As we go through our December ritual of reflecting on the year past, many people seem shocked to read the resolutions they made at the beginning of 2020, dismayed at how their plans were upended.
We can never know the future. Yet we plan ahead expecting continuity. When tragedy strikes, unanticipated loss of life or property to accidents, storms…to acts of god….those are personal. A person, a family, a community might be affected but the rest of the world goes on. In 2020, the entire world went off the rails. So there was the feeling, if only this were over and we could right ourselves.
Advice I Pondered
A year ago I read Tim Herrera’s article 8 Ways To Be Kinder to Yourself in 2020: You Deserve It! in the December 24, 2019 edition of the New York Times.
I wondered whether the events of 2020 make these ideas of self-pampering more relevant or do they feel naïve, as if any problems we thought we had at the beginning of the year pale in comparison with the reality of a global pandemic and resulting economic hardships.
So I’ve examined them one-by-one to see how they played out in the year 2020 was.
Take more time for yourself
“… the mere act of alone can benefit social relationship, improve your creativity and confidence, and help you regulate your emotions so that you can better deal with adverse situations.”Filip Fröhlich
Some of us got a larger dose of solitude than usual. Others, had their solitude disrupted by spouses working from home and children studying at home.
I was in the latter group. I had far less solitude than usual as my spouse converted the front bedroom into a home office. All my usual routines were interrupted so that the house would be quiet enough for endless Zoom meetings.
Take time to do nothing at all
I cut a huge amount of “busy-ness” out of my life. I even stopped keeping my BuJo because I no longer needed to track my chores. This pandemic year made it easy to say no to things I didn’t really want to do. And I’ve learned how easy it is to say no. I feel like I’ve taken control of my time, or at least from external pressures on it.
I had less distractions. I no longer had the excuse of “running errands” with which to procrastinate. For nine months, almost the only time I’ve left home is to pick up my groceries once a week, curbside.
Sometimes it felt like I did nothing. But, in fact, I spent my days studying and reading…which is always how I imagined my perfect life.
Cultivate more casual, low-stakes friendship
The idea is that the more weak ties one has, the more we feel we belong to our community, and the happier we are.
No. Just no. The pandemic has provided a perfect environment for enjoying solitude without societal pressure to get out and do stuff with other people.
Learn to enjoy things when they’re good
Worrying about when “the other shoe will drop” will only steal your current joy.https://www.nytimes.com/2019/12/24/smarter-living/8-ways-to-be-kinder-to-yourself-in-2020.html
Being at home all the time meant I spent more time on the computer, more time death-scrolling social media and headline news focused on the election. In that sense, a lot of current joy was robbed by the fear “the other shoe would drop” and Trump would win the election.
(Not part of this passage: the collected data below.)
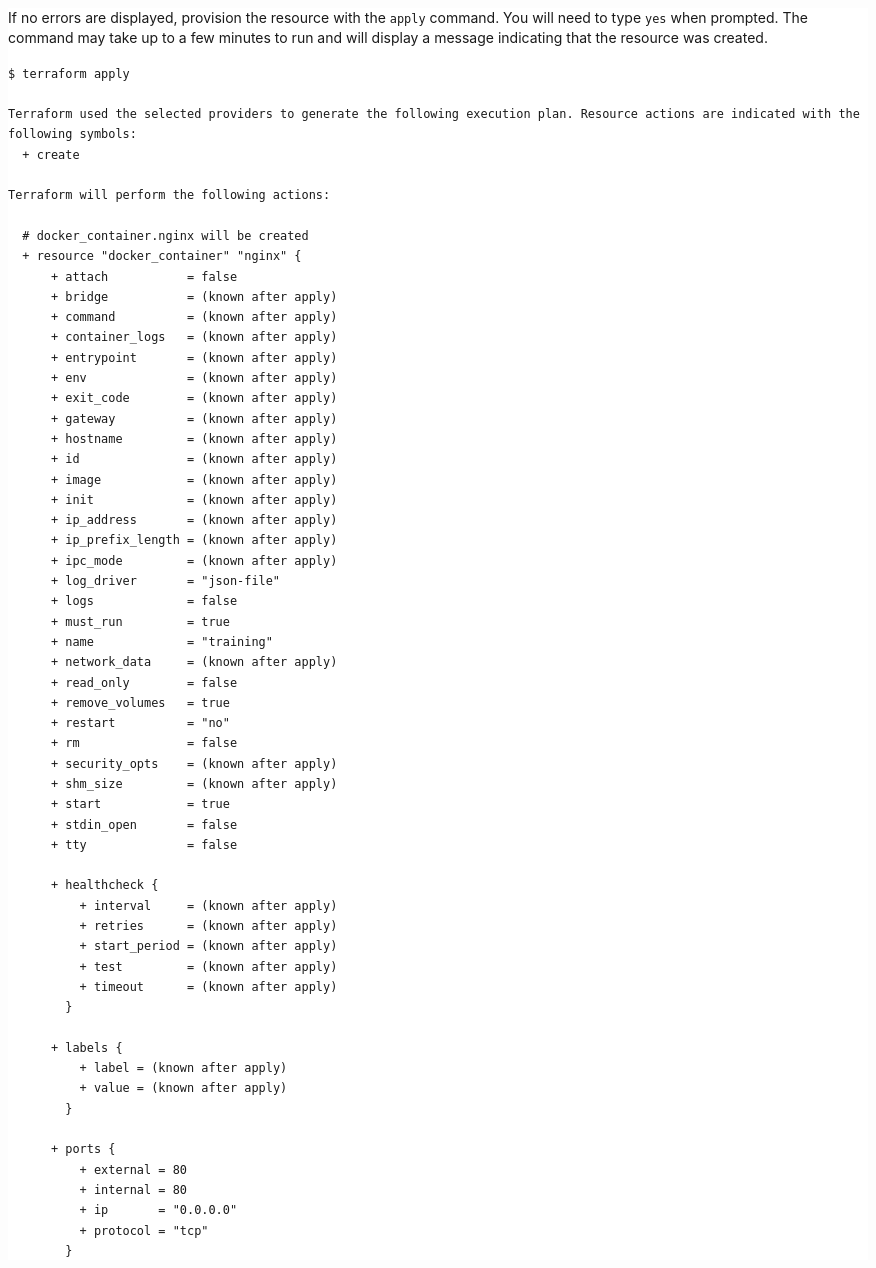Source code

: If no errors are displayed, provision the resource with the `apply` command. You will need to type ```yes``` when prompted. The command may take up to a few minutes to run and will display a message indicating that the resource was created.

```shell
$ terraform apply

Terraform used the selected providers to generate the following execution plan. Resource actions are indicated with the following symbols:
  + create

Terraform will perform the following actions:

  # docker_container.nginx will be created
  + resource "docker_container" "nginx" {
      + attach           = false
      + bridge           = (known after apply)
      + command          = (known after apply)
      + container_logs   = (known after apply)
      + entrypoint       = (known after apply)
      + env              = (known after apply)
      + exit_code        = (known after apply)
      + gateway          = (known after apply)
      + hostname         = (known after apply)
      + id               = (known after apply)
      + image            = (known after apply)
      + init             = (known after apply)
      + ip_address       = (known after apply)
      + ip_prefix_length = (known after apply)
      + ipc_mode         = (known after apply)
      + log_driver       = "json-file"
      + logs             = false
      + must_run         = true
      + name             = "training"
      + network_data     = (known after apply)
      + read_only        = false
      + remove_volumes   = true
      + restart          = "no"
      + rm               = false
      + security_opts    = (known after apply)
      + shm_size         = (known after apply)
      + start            = true
      + stdin_open       = false
      + tty              = false

      + healthcheck {
          + interval     = (known after apply)
          + retries      = (known after apply)
          + start_period = (known after apply)
          + test         = (known after apply)
          + timeout      = (known after apply)
        }

      + labels {
          + label = (known after apply)
          + value = (known after apply)
        }

      + ports {
          + external = 80
          + internal = 80
          + ip       = "0.0.0.0"
          + protocol = "tcp"
        }
```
Lean into your “guilty” pleasures
Life isn’t about being constantly productive.
I don’t think I feel guilty about my little pleasures. Age and experience has helped me grow out of any guilt I ever felt, if I did ever feel any. Point achieved long before 2020.
Learn to accept a compliment
Pumping yourself up after a big win can feel a little awkward. You want to acknowledge good work, but you don’t want to feel arrogant. It’s that tricky balance of quietly reveling in a job well done without coming off as … well, a jerk.https://www.nytimes.com/2019/12/24/smarter-living/8-ways-to-be-kinder-to-yourself-in-2020.html
Like enjoying my guilty pleasures, being unable to acknowledge a job well done is not a problem for me. It’s all part of the game to remain motivated. If I do a job well, I reward myself. After all, no one else is going to.
Embrace the unexpected joy of repeat experience
For many of us, not so unexpected. I’m in the tribe that enjoys something much more the second time, when I understand the parameters of the experience and can just settle back and watch it unfold.
Familiarity breeds content. (I’ve written more than once.)
Turn your regrets into self-improvement
Neither ignore nor fixate on what went wrong
I would strive not to have regrets, but…
To say this in a more positive light. If something goes wrong, what is the lesson learned.
My Own Resolution
My own resolution for 2020 was to develop resiliency: physically, mentally, and emotionally. Well, I certainly got a lot of practice!